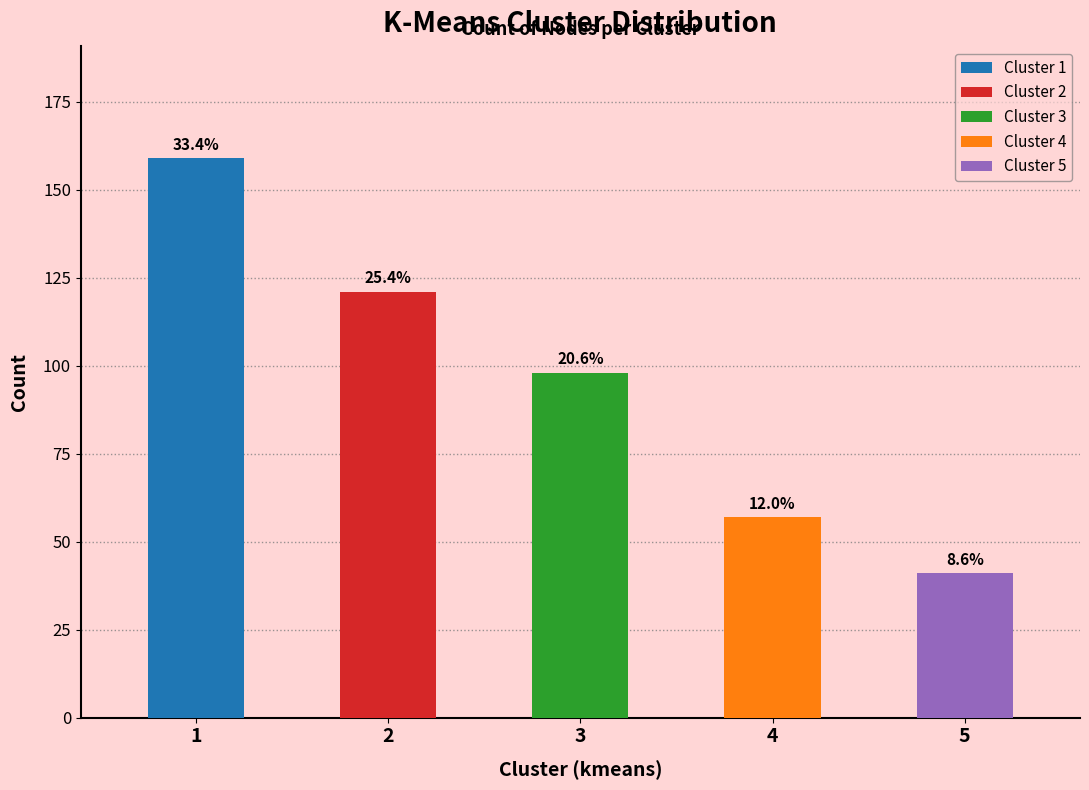

Which series has the largest range (max minus min)?

Cluster 1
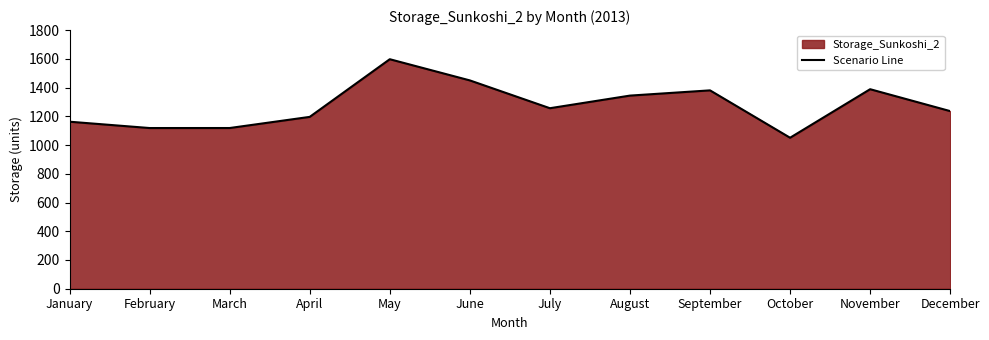

What is the difference between the values at April and March?

77.5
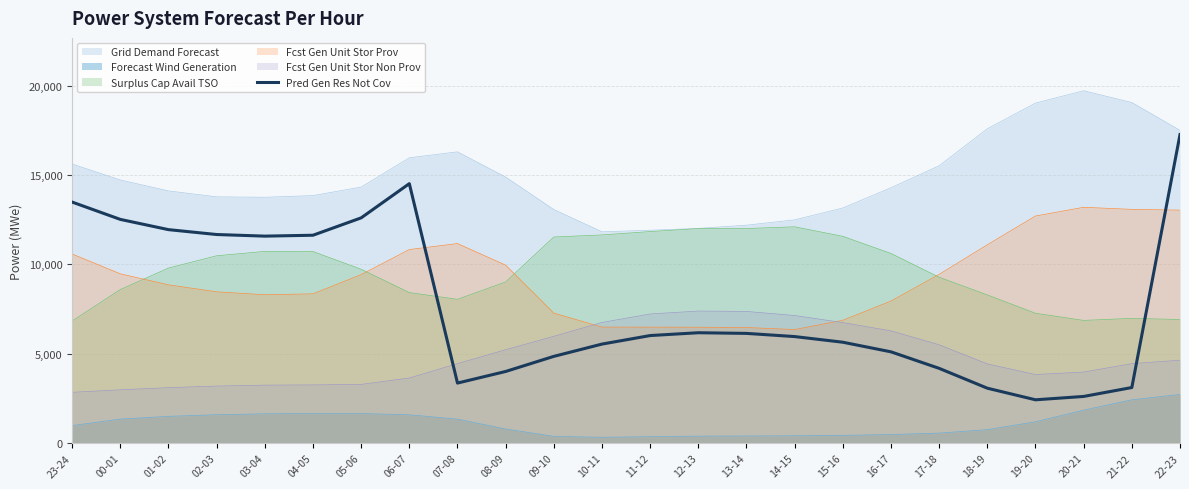

List the series in order of their peak value, highest first.

Grid Demand Forecast, Pred Gen Res Not Cov, Fcst Gen Unit Stor Prov, Surplus Cap Avail TSO, Fcst Gen Unit Stor Non Prov, Forecast Wind Generation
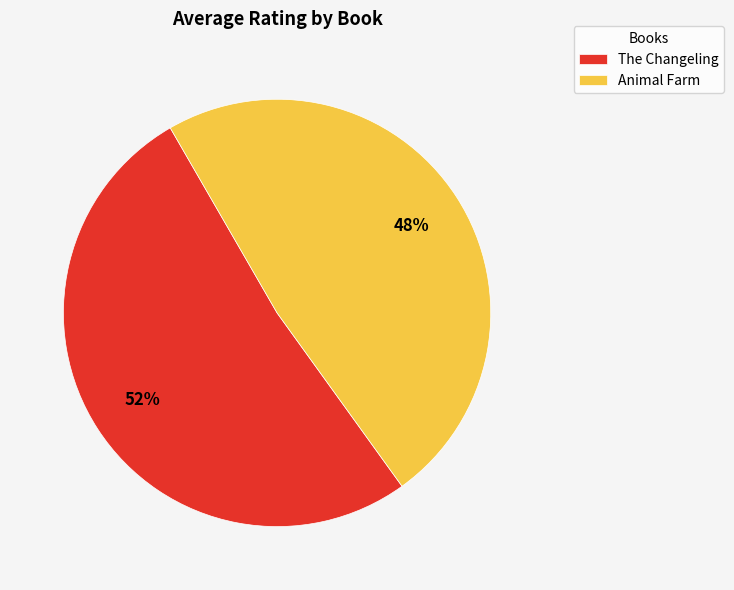

Combined, do The Changeling and Animal Farm account for over 50%?

Yes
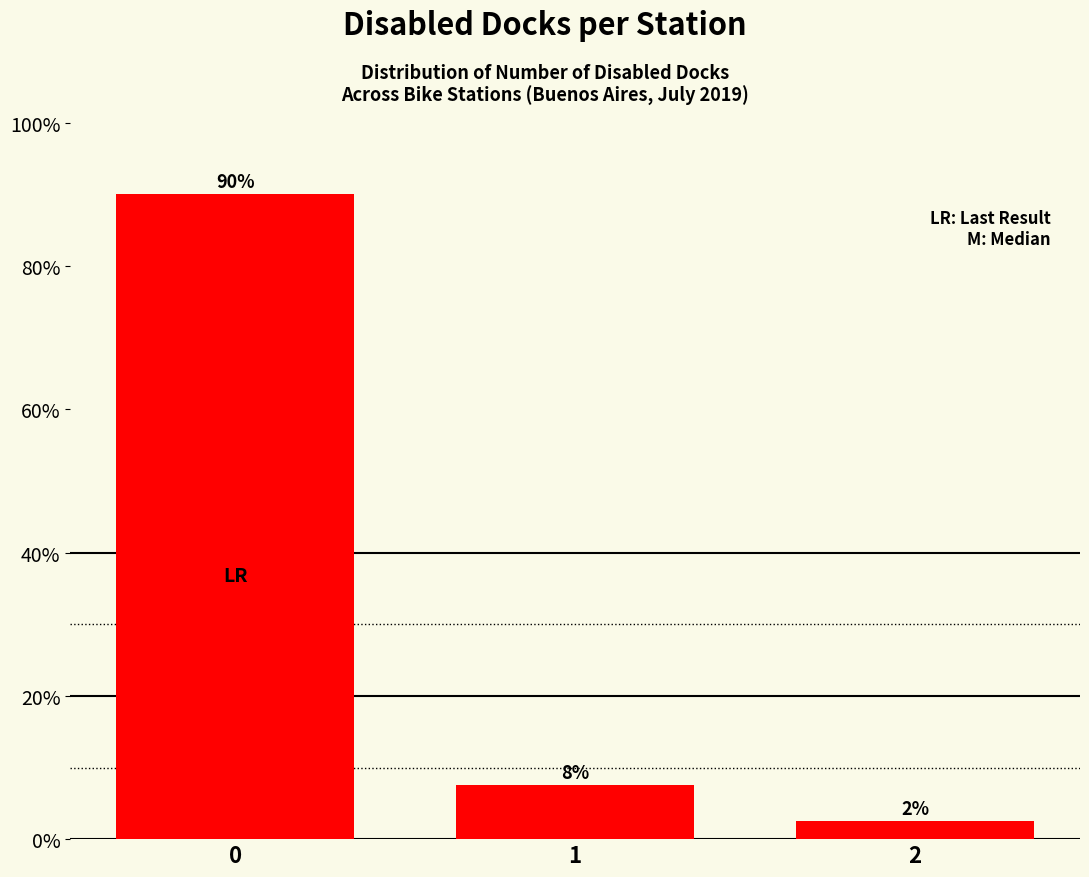

At which label is the value closest to 46?

1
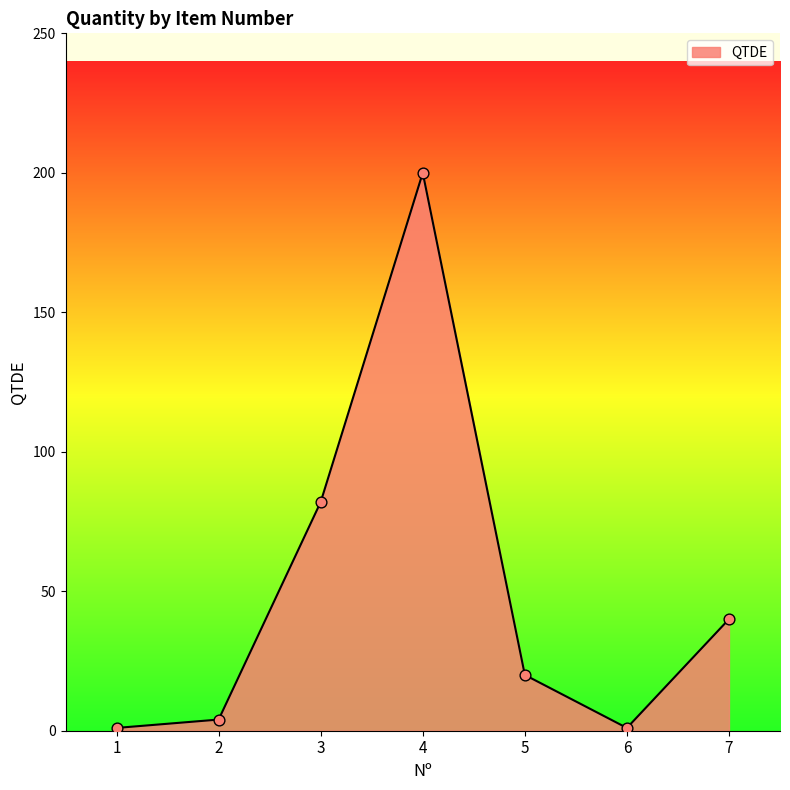

What is the change in value from 3 to 5?

-62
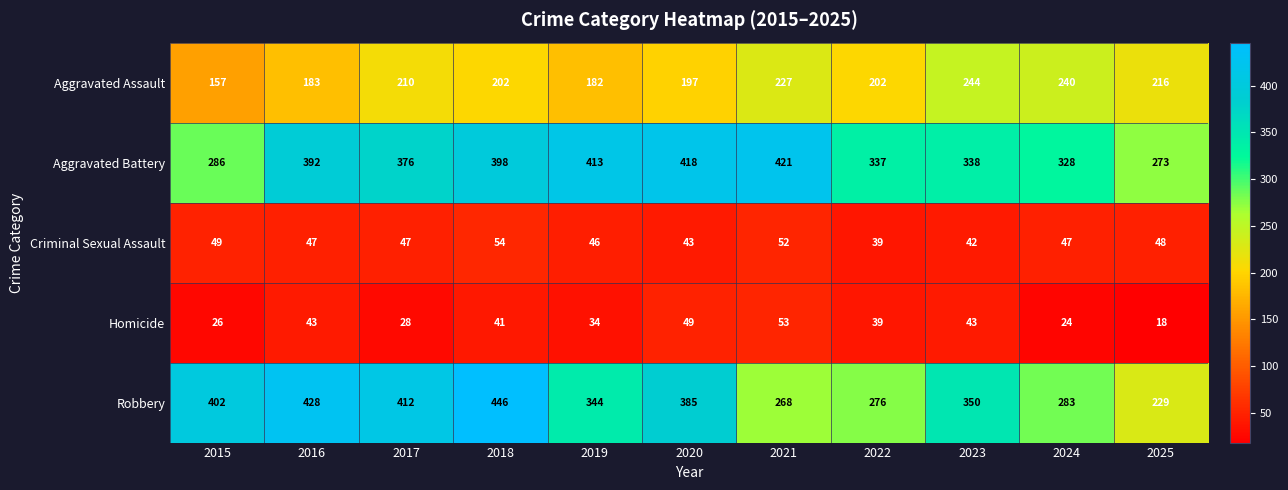

At how many categories does at least one series exceed 302?

10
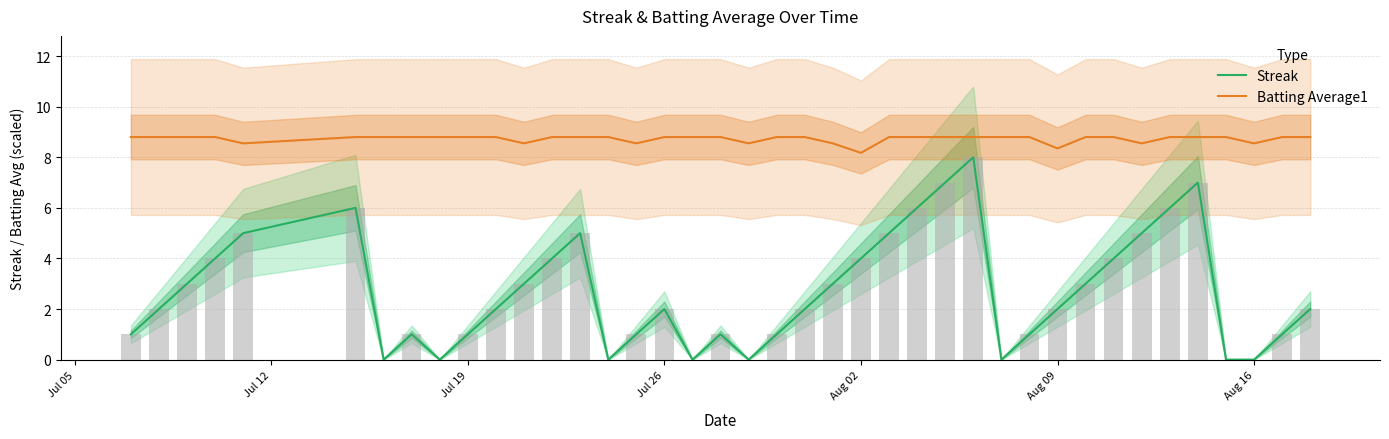

What is the average value of the Batting Average1 series?

8.7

• • • • • • •

_How to complete this task_. Reproduce every record above word for word, leaving out the pictures.

_Exercise response_.
Which series has the largest range (max minus min)?

Cluster 1

What is the difference between the values at April and March?

77.5

List the series in order of their peak value, highest first.

Grid Demand Forecast, Pred Gen Res Not Cov, Fcst Gen Unit Stor Prov, Surplus Cap Avail TSO, Fcst Gen Unit Stor Non Prov, Forecast Wind Generation

Combined, do The Changeling and Animal Farm account for over 50%?

Yes

At which label is the value closest to 46?

1

What is the change in value from 3 to 5?

-62

At how many categories does at least one series exceed 302?

10

What is the average value of the Batting Average1 series?

8.7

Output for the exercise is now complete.